TEXT PROVIDED —
Bacteria are now swapping resistant genes amongst themselves through a process called conjugation. This process is sped up when antibiotics are used and continues even in places where antibiotics aren’t used.
After testing bacteria’s ability to share genes, study author Lingchong You said the results surprised him. “For all of the bacteria we tested, their conjugation rate is sufficiently fast that, even if you don’t use antibiotics, the resistance can be maintained – even if the genes carry a high cost.”
Bacteria that survive a round of antibiotics quickly pass on their genes to their offspring for survival. This mutation isn’t perfect, however, and comes with its own setbacks. In order to survive the pressure of a select antibiotic, a bacterium may develop the trait of establishing thicker membranes, but the mutation can also cause problems elsewhere in the bacterium. That bacterium may have difficulty in reproducing. The old thought was that these genes would just disappear over time if the pressuring antibiotic was no longer used. However, the Duke researchers found out that the resistant genes can be swapped between bacterial cells, making it much harder to control the resistance.
One of the main authors of the research, Allison Lopatkin, investigated the rate of bacteria conjugation for more than a month. More than 30 percent of the pathogens shared resistant genes through the process of conjugation. Most stunning, all nine of the strains tested sustained their resistant traits even without the selective pressure of antibiotics.

COMPLETE THE FOLLOWING —
1. From the piece on antibiotic resistance, reproduce the passage from "One of the main" to "pressure of antibiotics.".
2. Translate this sentence from the piece on antibiotic resistance into Spanish: "More than 30 percent of the pathogens shared resistant genes through the process of conjugation."

MATERIAL SHOWN —
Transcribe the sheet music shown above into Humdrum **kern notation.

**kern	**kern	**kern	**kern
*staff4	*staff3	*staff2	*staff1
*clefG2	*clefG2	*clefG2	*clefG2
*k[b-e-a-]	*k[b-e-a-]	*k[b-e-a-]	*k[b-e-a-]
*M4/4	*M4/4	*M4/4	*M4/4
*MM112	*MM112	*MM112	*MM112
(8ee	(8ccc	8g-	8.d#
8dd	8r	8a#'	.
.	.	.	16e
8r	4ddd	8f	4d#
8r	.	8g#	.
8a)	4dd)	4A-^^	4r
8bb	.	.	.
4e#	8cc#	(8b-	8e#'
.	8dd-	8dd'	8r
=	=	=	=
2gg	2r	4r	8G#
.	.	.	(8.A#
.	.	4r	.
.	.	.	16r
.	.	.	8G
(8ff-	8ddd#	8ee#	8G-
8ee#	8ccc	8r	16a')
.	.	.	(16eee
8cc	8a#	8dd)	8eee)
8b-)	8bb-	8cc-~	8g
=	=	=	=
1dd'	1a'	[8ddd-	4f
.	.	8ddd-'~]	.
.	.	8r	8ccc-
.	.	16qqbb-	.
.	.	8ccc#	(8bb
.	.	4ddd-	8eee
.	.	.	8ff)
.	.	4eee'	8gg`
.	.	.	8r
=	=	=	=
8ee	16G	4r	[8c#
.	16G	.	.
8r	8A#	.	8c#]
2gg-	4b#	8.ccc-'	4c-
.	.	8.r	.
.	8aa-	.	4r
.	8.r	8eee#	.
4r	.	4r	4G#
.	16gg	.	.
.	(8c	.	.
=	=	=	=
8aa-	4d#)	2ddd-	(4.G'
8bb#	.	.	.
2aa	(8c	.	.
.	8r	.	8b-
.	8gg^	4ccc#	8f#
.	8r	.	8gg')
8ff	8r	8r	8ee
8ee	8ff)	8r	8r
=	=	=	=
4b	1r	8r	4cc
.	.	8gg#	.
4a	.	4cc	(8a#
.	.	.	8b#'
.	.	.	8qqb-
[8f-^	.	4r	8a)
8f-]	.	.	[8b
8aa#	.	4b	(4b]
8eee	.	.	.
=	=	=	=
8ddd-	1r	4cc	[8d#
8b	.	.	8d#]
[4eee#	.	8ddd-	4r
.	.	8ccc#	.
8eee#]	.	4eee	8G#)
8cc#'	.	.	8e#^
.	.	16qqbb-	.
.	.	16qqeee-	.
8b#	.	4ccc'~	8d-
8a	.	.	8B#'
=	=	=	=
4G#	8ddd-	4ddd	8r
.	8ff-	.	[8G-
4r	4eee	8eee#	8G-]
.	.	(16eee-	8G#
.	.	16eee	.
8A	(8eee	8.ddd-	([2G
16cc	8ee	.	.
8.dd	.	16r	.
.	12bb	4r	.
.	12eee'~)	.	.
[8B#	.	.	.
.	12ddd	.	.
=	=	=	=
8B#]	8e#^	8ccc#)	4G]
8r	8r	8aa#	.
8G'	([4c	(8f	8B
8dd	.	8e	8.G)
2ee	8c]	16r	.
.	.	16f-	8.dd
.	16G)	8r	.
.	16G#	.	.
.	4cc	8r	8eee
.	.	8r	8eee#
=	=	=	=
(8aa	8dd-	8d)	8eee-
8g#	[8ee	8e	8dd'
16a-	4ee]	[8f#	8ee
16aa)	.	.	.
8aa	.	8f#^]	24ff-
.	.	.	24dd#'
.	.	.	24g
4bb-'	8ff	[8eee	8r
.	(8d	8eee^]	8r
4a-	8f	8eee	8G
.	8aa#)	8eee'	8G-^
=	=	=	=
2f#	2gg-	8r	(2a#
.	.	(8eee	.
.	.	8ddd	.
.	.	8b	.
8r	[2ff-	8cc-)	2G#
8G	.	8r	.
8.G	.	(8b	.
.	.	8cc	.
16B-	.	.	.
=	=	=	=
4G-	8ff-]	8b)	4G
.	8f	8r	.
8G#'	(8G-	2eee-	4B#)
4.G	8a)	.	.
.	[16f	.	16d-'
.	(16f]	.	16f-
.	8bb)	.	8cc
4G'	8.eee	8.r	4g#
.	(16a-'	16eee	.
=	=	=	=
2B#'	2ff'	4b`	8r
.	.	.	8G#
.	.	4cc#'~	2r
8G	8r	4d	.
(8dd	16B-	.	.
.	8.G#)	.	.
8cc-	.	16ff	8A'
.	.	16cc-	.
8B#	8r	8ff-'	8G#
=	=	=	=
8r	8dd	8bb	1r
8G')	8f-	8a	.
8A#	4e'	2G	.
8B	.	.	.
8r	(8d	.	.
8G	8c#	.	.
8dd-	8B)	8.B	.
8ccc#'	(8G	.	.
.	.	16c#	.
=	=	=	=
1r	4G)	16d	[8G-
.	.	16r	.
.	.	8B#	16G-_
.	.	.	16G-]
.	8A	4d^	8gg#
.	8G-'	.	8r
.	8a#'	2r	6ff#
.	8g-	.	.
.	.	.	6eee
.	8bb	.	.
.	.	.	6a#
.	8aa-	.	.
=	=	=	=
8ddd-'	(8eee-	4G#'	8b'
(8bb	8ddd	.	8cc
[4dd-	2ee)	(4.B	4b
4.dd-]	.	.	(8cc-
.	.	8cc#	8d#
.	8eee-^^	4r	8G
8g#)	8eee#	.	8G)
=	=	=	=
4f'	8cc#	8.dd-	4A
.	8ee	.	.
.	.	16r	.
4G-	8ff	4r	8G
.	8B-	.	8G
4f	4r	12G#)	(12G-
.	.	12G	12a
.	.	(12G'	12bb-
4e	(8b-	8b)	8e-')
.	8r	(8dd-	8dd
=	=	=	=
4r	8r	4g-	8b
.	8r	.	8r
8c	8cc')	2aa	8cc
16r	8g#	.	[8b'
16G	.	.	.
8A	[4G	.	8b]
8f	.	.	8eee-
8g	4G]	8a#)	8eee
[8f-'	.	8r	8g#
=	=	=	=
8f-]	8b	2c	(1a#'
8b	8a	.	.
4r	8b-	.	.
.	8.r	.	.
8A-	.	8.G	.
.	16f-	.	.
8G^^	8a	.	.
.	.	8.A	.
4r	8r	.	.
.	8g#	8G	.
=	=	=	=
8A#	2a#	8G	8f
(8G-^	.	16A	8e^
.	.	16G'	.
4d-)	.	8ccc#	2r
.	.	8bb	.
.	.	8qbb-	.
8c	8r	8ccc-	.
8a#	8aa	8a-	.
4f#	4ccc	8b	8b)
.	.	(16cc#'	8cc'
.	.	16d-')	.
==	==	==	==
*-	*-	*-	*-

RESPONSES FOR EACH TASK —
1.
One of the main authors of the research, Allison Lopatkin, investigated the rate of bacteria conjugation for more than a month. More than 30 percent of the pathogens shared resistant genes through the process of conjugation. Most stunning, all nine of the strains tested sustained their resistant traits even without the selective pressure of antibiotics.

2. Más del 30 por ciento de los patógenos compartieron genes resistentes mediante el proceso de conjugación.